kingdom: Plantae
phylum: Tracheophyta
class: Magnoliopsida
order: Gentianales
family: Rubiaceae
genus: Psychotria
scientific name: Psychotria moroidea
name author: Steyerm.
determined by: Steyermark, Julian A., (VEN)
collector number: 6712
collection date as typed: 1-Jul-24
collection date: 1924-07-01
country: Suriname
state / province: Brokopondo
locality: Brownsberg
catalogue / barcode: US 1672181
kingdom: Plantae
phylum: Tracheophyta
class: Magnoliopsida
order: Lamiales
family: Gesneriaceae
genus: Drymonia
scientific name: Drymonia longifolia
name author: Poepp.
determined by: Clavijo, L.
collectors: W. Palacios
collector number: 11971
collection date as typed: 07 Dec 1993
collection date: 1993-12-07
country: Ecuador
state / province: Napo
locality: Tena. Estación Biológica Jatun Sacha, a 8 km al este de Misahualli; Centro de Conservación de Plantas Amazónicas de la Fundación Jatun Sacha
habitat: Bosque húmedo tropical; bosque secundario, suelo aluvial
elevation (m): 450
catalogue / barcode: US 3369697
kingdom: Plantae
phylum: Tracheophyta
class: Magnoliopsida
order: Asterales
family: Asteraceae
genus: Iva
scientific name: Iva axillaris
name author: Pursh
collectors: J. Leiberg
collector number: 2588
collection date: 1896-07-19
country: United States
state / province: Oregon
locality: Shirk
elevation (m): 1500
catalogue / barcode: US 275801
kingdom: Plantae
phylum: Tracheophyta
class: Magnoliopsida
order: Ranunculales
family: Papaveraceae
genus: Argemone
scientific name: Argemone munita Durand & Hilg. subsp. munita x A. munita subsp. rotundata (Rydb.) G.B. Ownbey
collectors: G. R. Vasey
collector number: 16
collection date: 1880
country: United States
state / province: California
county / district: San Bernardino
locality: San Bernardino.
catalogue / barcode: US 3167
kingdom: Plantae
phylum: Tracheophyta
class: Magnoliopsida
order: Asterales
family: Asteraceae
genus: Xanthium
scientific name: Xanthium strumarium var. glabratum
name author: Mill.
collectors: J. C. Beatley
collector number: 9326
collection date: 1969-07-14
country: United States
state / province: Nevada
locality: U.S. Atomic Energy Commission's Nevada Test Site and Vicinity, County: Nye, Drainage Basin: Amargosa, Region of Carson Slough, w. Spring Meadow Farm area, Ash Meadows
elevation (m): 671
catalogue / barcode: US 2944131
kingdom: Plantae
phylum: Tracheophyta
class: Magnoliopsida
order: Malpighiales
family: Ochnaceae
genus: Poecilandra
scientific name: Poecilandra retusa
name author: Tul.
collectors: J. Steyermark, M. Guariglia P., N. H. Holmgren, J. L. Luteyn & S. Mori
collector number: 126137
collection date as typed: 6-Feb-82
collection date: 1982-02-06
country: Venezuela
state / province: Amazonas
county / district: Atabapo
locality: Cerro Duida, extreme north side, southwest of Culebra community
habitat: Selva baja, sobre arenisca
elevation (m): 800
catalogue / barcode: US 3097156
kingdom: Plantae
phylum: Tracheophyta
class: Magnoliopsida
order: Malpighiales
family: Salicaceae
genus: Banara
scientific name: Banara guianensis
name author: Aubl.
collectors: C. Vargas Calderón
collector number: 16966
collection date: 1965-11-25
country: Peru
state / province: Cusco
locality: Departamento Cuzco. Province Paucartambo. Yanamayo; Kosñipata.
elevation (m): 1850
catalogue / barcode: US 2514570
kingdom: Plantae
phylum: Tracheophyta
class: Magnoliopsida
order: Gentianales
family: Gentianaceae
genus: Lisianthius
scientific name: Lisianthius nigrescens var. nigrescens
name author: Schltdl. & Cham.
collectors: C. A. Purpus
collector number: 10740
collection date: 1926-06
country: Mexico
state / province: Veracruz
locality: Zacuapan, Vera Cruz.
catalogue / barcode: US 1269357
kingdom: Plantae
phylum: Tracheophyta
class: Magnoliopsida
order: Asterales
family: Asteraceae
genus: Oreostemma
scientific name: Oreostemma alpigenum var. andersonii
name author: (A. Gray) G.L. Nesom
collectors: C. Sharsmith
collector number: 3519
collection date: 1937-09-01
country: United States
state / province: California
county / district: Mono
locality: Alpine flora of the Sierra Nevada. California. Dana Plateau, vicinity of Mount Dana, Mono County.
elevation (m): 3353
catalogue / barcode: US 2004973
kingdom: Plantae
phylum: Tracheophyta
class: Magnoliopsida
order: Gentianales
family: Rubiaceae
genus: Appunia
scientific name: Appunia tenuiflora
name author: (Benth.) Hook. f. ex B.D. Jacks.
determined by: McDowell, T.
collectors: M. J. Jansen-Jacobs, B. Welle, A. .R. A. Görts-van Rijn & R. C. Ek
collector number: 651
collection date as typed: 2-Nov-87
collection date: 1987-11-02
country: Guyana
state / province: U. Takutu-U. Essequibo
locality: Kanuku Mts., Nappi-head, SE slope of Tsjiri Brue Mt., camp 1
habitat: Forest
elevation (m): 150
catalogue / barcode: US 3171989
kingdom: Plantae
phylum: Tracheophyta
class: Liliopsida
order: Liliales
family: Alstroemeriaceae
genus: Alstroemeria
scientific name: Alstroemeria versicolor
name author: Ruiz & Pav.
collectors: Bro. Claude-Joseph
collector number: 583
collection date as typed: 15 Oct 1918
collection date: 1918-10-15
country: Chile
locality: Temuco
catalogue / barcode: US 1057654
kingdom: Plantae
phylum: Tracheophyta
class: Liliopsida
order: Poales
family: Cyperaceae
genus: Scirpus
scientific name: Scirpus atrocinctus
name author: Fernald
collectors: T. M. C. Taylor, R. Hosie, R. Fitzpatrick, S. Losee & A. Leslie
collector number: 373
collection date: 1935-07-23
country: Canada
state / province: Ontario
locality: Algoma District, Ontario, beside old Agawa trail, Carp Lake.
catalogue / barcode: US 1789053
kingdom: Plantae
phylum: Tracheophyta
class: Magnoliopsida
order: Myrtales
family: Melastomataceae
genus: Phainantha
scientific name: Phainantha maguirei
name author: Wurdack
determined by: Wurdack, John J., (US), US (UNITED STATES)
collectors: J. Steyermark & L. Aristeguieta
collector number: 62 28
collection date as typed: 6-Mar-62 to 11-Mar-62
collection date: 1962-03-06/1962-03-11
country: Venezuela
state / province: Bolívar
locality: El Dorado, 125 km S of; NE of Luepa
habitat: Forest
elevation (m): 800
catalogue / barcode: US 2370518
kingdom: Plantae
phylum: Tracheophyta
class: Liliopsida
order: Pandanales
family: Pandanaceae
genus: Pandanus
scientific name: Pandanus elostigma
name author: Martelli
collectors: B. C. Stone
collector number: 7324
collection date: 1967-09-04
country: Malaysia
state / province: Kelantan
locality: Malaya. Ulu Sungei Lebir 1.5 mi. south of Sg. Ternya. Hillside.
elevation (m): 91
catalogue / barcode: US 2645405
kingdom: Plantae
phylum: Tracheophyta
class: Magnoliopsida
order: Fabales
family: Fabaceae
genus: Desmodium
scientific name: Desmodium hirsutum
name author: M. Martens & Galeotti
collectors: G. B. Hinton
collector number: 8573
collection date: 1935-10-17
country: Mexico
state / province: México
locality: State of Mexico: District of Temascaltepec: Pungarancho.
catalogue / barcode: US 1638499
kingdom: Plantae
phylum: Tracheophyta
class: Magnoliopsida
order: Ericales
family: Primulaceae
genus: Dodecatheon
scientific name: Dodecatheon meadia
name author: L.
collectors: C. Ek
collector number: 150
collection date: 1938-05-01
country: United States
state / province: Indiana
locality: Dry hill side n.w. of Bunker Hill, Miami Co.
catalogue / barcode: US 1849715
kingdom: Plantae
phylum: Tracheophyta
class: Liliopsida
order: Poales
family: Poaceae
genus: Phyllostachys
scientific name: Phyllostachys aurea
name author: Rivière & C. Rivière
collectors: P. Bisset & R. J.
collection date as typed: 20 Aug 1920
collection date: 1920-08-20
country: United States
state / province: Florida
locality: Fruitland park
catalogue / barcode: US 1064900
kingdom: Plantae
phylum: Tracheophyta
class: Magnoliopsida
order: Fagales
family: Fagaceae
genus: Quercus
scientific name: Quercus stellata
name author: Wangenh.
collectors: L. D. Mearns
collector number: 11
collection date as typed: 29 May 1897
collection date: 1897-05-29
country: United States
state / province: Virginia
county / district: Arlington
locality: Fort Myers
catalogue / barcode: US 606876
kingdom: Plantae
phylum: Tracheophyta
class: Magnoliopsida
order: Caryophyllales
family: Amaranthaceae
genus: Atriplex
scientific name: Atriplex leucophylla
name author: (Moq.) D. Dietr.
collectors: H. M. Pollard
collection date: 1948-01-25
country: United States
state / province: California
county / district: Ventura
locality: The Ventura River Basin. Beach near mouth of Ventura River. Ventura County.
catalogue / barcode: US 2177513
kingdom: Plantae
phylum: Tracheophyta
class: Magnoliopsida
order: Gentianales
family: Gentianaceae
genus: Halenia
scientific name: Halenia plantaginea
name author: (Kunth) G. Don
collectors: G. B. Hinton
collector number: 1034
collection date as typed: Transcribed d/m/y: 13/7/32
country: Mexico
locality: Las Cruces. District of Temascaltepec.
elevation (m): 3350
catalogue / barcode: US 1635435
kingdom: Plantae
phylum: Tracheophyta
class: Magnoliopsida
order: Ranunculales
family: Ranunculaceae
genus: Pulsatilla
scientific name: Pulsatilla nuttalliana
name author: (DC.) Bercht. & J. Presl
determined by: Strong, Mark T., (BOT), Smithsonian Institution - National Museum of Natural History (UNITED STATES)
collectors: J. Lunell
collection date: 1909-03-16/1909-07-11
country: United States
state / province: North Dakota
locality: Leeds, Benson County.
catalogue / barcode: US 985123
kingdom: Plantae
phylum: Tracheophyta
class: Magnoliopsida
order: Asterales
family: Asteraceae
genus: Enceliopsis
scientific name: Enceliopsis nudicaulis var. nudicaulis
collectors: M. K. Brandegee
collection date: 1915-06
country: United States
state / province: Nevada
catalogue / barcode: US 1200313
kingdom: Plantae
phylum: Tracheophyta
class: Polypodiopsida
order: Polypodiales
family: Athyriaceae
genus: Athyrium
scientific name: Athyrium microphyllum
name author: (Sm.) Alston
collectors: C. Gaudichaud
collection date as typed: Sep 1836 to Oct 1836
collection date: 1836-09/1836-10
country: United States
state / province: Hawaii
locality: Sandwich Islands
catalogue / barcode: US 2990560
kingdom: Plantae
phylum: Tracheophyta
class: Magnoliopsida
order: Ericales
::::::
Retype the lines from the one containing "family: Melastomataceae" through the one containing "collection date as typed: 20 Aug 1920", keeping each exactly as it stands.

family: Melastomataceae
genus: Phainantha
scientific name: Phainantha maguirei
name author: Wurdack
determined by: Wurdack, John J., (US), US (UNITED STATES)
collectors: J. Steyermark & L. Aristeguieta
collector number: 62 28
collection date as typed: 6-Mar-62 to 11-Mar-62
collection date: 1962-03-06/1962-03-11
country: Venezuela
state / province: Bolívar
locality: El Dorado, 125 km S of; NE of Luepa
habitat: Forest
elevation (m): 800
catalogue / barcode: US 2370518
kingdom: Plantae
phylum: Tracheophyta
class: Liliopsida
order: Pandanales
family: Pandanaceae
genus: Pandanus
scientific name: Pandanus elostigma
name author: Martelli
collectors: B. C. Stone
collector number: 7324
collection date: 1967-09-04
country: Malaysia
state / province: Kelantan
locality: Malaya. Ulu Sungei Lebir 1.5 mi. south of Sg. Ternya. Hillside.
elevation (m): 91
catalogue / barcode: US 2645405
kingdom: Plantae
phylum: Tracheophyta
class: Magnoliopsida
order: Fabales
family: Fabaceae
genus: Desmodium
scientific name: Desmodium hirsutum
name author: M. Martens & Galeotti
collectors: G. B. Hinton
collector number: 8573
collection date: 1935-10-17
country: Mexico
state / province: México
locality: State of Mexico: District of Temascaltepec: Pungarancho.
catalogue / barcode: US 1638499
kingdom: Plantae
phylum: Tracheophyta
class: Magnoliopsida
order: Ericales
family: Primulaceae
genus: Dodecatheon
scientific name: Dodecatheon meadia
name author: L.
collectors: C. Ek
collector number: 150
collection date: 1938-05-01
country: United States
state / province: Indiana
locality: Dry hill side n.w. of Bunker Hill, Miami Co.
catalogue / barcode: US 1849715
kingdom: Plantae
phylum: Tracheophyta
class: Liliopsida
order: Poales
family: Poaceae
genus: Phyllostachys
scientific name: Phyllostachys aurea
name author: Rivière & C. Rivière
collectors: P. Bisset & R. J.
collection date as typed: 20 Aug 1920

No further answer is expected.